:: ASSIGNMENT ::
Render the text read from all of the records below as one numbered list, omitting any blank lines and leaving out the pictures.

:: SUPPLIED RECORDS ::
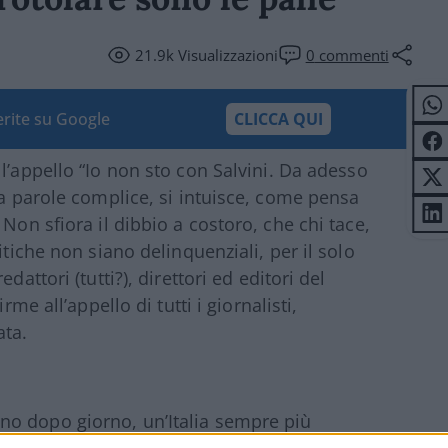
21.9k
Visualizzazioni
0
commenti
ferite su Google
CLICCA QUI
l’appello “Io non sto con Salvini. Da adesso
la parole complice, si intuisce, come pensa
Non sfiora il dibbio a costoro, che chi tace,
itiche non siano delinquenziali, per il solo
dattori (tutti?), direttori ed editori del
rme all’appello di tutti i giornalisti,
ata.
rno dopo giorno, un’Italia sempre più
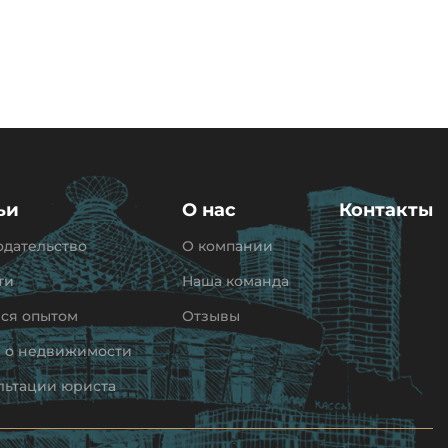
ьи
О нас
Контакты
одательство
О компании
ти
Наша команда
ся опытом
Отзывы
и о недвижимости
льтации юриста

:: EXERCISE SOLUTION ::
1. 21.9k
2. Visualizzazioni
3. 0
4. commenti
5. ferite su Google
6. CLICCA QUI
7. l’appello “Io non sto con Salvini. Da adesso
8. la parole complice, si intuisce, come pensa
9. Non sfiora il dibbio a costoro, che chi tace,
10. itiche non siano delinquenziali, per il solo
11. dattori (tutti?), direttori ed editori del
12. rme all’appello di tutti i giornalisti,
13. ata.
14. rno dopo giorno, un’Italia sempre più
15. ьи
16. О нас
17. Контакты
18. одательство
19. О компании
20. ти
21. Наша команда
22. ся опытом
23. Отзывы
24. и о недвижимости
25. льтации юриста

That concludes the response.